= EXTRAIT CHOISI =
□ □ □ □ □ □ □
Il faudrait également mentionner l’une des rares actrices qui se soit illustrée à l’époque dans le genre comique : Mae West, dont le sex-appeal provocant alerta vite la vigilance des puissantes ligues de décence, mais qui parvint néanmoins, comme scénariste et interprète, à imposer sa trépidante fantaisie dans Lady Lou (1933), Je ne suis pas un ange (1933), Annie du Klondike (1936), Fifi peau de pêche (1937) et Mon petit poussin chéri (1940).

Quand arriva la Seconde Guerre mondiale, le comique américain ne se survivait plus que grâce à quelques individualités. Les années 40 et les années 50, malgré la vogue d’un Bob Hope et surtout d’un Danny Kaye, ne lui furent guère favorables.

Parmi les rares talents qui s’imposèrent peu à peu à partir de 1950, il faut citer Jerry Lewis (né à Newark en 1926). Après avoir débuté sous la direction de Norman Taurog, George Marshall et Frank Tashlin, en tandem avec Dean Martin, Jerry Lewis entreprit à partir de 1958 une carrière d’acteur-réalisateur qui fut marquée par des succès, comme le Tombeur de ces dames (The Ladies’ Man, 1961) ou Dr. Jerry et Mr. Love (The Nutty Professor, 1963).
□ □ □ □ □ □ □
= À FAIRE =
• 1. Répondez aux questions suivantes à partir de l'extrait choisi.
(a) En quelles deux qualités Mae West parvint-elle à imposer sa fantaisie ?
(b) Quels deux comiques connurent la vogue dans les années 40 et 50 ?
(c) À partir de quelle année Jerry Lewis entreprit-il une carrière d'acteur-réalisateur ?
• 2. Remplacez «trépidante» par «joyeuse» dans le passage de l'extrait choisi qui commence aux mots «Il faudrait également» et s'arrête après «furent guère favorables.», puis recopiez ce passage.

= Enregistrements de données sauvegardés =
□ □ □ □ □ □ □
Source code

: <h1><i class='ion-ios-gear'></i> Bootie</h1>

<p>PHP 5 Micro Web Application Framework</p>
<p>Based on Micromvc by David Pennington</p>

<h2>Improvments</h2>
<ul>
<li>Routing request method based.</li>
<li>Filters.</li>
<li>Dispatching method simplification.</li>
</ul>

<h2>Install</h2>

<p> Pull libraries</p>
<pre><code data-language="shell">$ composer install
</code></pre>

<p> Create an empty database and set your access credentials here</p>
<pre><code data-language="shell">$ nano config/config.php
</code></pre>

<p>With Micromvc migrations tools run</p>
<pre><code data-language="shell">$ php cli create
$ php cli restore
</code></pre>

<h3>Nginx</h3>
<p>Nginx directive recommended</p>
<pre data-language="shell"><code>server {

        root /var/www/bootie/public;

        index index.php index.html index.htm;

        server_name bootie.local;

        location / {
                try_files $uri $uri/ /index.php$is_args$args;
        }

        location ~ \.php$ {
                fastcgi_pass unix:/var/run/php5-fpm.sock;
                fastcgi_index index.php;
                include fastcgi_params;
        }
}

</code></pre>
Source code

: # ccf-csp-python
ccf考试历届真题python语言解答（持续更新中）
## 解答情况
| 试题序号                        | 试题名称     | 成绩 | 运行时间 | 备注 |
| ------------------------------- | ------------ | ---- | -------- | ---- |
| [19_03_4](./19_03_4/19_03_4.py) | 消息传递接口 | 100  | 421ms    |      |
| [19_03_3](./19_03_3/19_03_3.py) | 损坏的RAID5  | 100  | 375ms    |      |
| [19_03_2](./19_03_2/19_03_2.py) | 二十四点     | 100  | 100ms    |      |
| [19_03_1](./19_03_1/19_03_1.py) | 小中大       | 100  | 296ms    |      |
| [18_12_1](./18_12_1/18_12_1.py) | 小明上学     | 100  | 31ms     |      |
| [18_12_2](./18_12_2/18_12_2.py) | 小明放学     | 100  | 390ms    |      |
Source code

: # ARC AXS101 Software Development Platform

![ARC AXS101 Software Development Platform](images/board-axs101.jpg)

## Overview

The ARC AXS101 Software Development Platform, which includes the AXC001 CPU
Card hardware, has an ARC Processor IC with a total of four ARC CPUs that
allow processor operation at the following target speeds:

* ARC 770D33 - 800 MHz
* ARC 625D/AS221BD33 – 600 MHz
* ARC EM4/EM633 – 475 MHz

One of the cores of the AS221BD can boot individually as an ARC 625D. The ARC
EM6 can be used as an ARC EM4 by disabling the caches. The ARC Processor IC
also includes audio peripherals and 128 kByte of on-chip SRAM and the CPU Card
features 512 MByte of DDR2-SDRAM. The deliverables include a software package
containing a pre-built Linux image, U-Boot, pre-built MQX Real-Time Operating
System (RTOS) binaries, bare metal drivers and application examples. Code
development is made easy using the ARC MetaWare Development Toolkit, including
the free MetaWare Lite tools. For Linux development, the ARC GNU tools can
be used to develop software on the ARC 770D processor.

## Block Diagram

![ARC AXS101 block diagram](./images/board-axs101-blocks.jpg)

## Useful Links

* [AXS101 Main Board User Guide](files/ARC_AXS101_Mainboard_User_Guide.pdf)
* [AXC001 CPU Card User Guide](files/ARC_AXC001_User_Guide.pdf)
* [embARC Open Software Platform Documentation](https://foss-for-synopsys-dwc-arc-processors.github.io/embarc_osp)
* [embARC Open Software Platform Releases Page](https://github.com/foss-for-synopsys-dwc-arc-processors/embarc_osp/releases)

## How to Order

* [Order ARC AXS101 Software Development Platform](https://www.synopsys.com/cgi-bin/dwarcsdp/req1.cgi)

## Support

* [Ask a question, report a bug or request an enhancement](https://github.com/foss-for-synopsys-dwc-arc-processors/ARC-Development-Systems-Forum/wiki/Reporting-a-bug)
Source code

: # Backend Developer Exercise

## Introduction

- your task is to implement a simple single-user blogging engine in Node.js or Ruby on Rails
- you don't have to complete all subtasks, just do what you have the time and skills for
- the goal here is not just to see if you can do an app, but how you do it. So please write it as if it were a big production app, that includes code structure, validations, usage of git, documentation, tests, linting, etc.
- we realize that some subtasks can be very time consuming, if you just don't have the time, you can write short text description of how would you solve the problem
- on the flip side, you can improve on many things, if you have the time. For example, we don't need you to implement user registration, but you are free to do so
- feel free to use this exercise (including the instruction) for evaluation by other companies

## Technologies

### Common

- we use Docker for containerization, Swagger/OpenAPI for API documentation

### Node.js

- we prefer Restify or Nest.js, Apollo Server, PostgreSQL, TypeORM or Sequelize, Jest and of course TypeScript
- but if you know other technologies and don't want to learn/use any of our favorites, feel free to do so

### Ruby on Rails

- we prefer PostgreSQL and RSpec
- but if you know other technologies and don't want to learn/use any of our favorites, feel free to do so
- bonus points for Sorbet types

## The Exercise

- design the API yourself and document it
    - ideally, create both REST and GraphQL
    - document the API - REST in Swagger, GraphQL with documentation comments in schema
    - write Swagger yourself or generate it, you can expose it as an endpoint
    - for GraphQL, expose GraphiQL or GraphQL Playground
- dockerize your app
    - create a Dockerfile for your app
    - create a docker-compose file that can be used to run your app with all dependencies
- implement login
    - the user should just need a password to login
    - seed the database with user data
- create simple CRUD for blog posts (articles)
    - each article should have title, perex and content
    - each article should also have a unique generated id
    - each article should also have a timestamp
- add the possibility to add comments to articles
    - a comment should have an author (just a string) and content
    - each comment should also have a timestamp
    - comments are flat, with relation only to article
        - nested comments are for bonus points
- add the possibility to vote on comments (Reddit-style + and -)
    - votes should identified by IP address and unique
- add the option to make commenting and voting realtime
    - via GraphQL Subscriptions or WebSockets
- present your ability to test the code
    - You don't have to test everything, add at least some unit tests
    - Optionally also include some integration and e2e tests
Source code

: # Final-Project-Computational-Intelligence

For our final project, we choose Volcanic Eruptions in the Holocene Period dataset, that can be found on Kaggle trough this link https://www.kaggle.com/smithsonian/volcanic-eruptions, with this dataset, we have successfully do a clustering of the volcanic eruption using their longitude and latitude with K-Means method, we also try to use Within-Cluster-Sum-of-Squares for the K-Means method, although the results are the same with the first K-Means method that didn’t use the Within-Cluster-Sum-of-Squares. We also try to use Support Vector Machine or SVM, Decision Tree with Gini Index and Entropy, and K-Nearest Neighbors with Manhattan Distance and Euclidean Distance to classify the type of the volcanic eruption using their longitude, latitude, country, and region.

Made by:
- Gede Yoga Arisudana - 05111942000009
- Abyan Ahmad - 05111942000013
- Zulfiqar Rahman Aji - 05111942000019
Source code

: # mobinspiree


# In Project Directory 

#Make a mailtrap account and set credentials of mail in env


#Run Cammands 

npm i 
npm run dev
□ □ □ □ □ □ □
= CORRIGÉS =
• 1.
(a) Comme scénariste et interprète.
(b) Bob Hope et Danny Kaye.
(c) À partir de 1958.

• 2.
Il faudrait également mentionner l’une des rares actrices qui se soit illustrée à l’époque dans le genre comique : Mae West, dont le sex-appeal provocant alerta vite la vigilance des puissantes ligues de décence, mais qui parvint néanmoins, comme scénariste et interprète, à imposer sa joyeuse fantaisie dans Lady Lou (1933), Je ne suis pas un ange (1933), Annie du Klondike (1936), Fifi peau de pêche (1937) et Mon petit poussin chéri (1940).

Quand arriva la Seconde Guerre mondiale, le comique américain ne se survivait plus que grâce à quelques individualités. Les années 40 et les années 50, malgré la vogue d’un Bob Hope et surtout d’un Danny Kaye, ne lui furent guère favorables.